吉田知子「祇樹院」 書評(『お供え』収録)

評者:小家 康寛

記憶と存在証明

 「我思う故に我あり」、世の中の全てを疑おうとも、疑いを向けている我自身の存在は疑う余地のない事実である、とする有名なフレーズである。しかし我々人間とは周囲との関係や記憶によって自らの存在を規定する生き物であり、私自身が存在するその事実は疑いようがなくとも、人間としての個の存在を認めてもらうためにはむしろ「他思う故に我あり」、という言葉にはならないだろうか?吉田知子の「祇樹院」は、このような人間を人間たらしめる要素について今一度問いかけられる短編小説である。

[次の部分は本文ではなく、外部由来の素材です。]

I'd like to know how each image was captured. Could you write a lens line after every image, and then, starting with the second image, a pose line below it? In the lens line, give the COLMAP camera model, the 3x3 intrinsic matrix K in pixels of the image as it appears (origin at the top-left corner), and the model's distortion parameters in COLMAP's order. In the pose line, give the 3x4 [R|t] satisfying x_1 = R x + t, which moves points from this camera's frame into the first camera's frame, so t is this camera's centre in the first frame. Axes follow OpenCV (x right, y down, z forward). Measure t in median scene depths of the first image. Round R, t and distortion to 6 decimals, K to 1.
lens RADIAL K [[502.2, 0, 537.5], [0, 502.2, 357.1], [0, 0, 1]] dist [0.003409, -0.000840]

 この小説は、「私」と雪乃という二人の女性が自動車で道を走っているところから始まる。吉川の鰻の味が落ちた話をしながら、想定の倍以上の時間をかけ雪乃の夫の親類の大野の家へ向かう途中、心当たりのない土地にも関わらず、小さな川や製材所の火事とその跡の空地などについてを唐突に思い出す。近寄ってはいけない、戻らなくてはと思いつつも、大野が口にした「祇樹院」を知っていること、そして今どうなっているのかと言ってしまい、そこに向かうことになる。そしてやはり祇樹院を知っているという事実確認ののち、そこにいた女に「あんたがうちの子を殺した」と言われ、逃げようとする。入り口で待っている雪乃に「この人おかしいのよ」と訴え、帰ろうとするも、雪乃は車に乗り込む前に知らない女になっており、そのまま「私」を無視して走り去ってしまう。

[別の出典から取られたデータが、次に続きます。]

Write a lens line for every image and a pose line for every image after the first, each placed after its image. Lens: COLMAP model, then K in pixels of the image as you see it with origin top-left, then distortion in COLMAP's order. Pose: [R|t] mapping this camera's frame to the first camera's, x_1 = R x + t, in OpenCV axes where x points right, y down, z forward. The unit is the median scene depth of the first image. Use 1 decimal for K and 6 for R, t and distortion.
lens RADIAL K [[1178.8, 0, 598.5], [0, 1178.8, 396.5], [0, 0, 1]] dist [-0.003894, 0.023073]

 この小説において、「私」が心当たりのない土地にはっきりとした記憶を持っているシーンや、蛇岩と呼ばれている岩がある川を知っているシーンなど、違和感が頭をもたげる箇所があり、その違和感がそのまま現実を塗り替えてしまうような最後を迎える。この違和感を生み出している「私」の記憶が、果たして本当に「私」自身のものなのか、またそうであった場合の「私」のルーツはどこにあるのだろうか。
 私は初めに人間が人間としての存在を地に足つけるためには周囲との関係や記憶が必要である、と述べた。であるならば、「私」から抜け落ちていた記憶が戻った時、またそれにより新たな事実が見え、関係性が更新された時、それはこれまでの「私」と同一人物と言えるだろうか?あなたと誰かとの記憶が失われ、関係性が消失した時、それでもあなたたちは知人なのだろうか?
人間は強いストレスなどによって記憶に障害をきたすことがある。それは記憶の欠落でる場合もあれば、捏造の場合もある。自らの記憶すら信じられるものではなくなった時、人は何によって自らを規定するのかを考えさせられる内容だったように思う。